BEGIN

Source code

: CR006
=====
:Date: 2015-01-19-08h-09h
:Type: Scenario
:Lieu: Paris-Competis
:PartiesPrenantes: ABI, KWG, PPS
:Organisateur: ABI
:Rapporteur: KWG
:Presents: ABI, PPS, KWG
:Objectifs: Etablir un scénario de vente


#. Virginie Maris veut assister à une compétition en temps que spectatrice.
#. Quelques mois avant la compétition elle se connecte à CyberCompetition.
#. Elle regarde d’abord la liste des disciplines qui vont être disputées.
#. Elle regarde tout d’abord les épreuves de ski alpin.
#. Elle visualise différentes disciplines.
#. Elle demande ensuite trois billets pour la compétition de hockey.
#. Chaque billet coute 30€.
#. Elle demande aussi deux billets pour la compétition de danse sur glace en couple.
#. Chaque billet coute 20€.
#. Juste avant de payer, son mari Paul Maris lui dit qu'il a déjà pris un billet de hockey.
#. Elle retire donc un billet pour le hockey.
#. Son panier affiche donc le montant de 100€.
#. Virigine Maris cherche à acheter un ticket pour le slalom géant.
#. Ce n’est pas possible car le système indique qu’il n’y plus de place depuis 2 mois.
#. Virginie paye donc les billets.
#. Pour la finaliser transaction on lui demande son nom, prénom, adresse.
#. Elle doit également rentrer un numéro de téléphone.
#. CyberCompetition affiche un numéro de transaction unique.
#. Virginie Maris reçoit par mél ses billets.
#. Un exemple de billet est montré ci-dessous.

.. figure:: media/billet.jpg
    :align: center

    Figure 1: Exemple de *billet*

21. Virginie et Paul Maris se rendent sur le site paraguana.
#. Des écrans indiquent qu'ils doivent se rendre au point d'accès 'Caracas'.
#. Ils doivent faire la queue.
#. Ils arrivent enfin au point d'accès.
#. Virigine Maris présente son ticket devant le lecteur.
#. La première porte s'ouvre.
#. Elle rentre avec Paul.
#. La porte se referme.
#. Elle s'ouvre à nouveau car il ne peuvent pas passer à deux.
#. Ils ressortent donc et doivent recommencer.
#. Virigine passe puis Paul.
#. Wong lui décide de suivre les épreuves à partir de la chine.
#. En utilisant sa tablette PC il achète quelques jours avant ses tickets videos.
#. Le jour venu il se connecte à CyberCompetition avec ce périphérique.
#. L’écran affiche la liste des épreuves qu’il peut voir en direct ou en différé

END

=== Task prompt ===
The answer consists of the whole listing, restated exactly.

=== The completed task ===
Source code

: CR006
=====
:Date: 2015-01-19-08h-09h
:Type: Scenario
:Lieu: Paris-Competis
:PartiesPrenantes: ABI, KWG, PPS
:Organisateur: ABI
:Rapporteur: KWG
:Presents: ABI, PPS, KWG
:Objectifs: Etablir un scénario de vente


#. Virginie Maris veut assister à une compétition en temps que spectatrice.
#. Quelques mois avant la compétition elle se connecte à CyberCompetition.
#. Elle regarde d’abord la liste des disciplines qui vont être disputées.
#. Elle regarde tout d’abord les épreuves de ski alpin.
#. Elle visualise différentes disciplines.
#. Elle demande ensuite trois billets pour la compétition de hockey.
#. Chaque billet coute 30€.
#. Elle demande aussi deux billets pour la compétition de danse sur glace en couple.
#. Chaque billet coute 20€.
#. Juste avant de payer, son mari Paul Maris lui dit qu'il a déjà pris un billet de hockey.
#. Elle retire donc un billet pour le hockey.
#. Son panier affiche donc le montant de 100€.
#. Virigine Maris cherche à acheter un ticket pour le slalom géant.
#. Ce n’est pas possible car le système indique qu’il n’y plus de place depuis 2 mois.
#. Virginie paye donc les billets.
#. Pour la finaliser transaction on lui demande son nom, prénom, adresse.
#. Elle doit également rentrer un numéro de téléphone.
#. CyberCompetition affiche un numéro de transaction unique.
#. Virginie Maris reçoit par mél ses billets.
#. Un exemple de billet est montré ci-dessous.

.. figure:: media/billet.jpg
    :align: center

    Figure 1: Exemple de *billet*

21. Virginie et Paul Maris se rendent sur le site paraguana.
#. Des écrans indiquent qu'ils doivent se rendre au point d'accès 'Caracas'.
#. Ils doivent faire la queue.
#. Ils arrivent enfin au point d'accès.
#. Virigine Maris présente son ticket devant le lecteur.
#. La première porte s'ouvre.
#. Elle rentre avec Paul.
#. La porte se referme.
#. Elle s'ouvre à nouveau car il ne peuvent pas passer à deux.
#. Ils ressortent donc et doivent recommencer.
#. Virigine passe puis Paul.
#. Wong lui décide de suivre les épreuves à partir de la chine.
#. En utilisant sa tablette PC il achète quelques jours avant ses tickets videos.
#. Le jour venu il se connecte à CyberCompetition avec ce périphérique.
#. L’écran affiche la liste des épreuves qu’il peut voir en direct ou en différé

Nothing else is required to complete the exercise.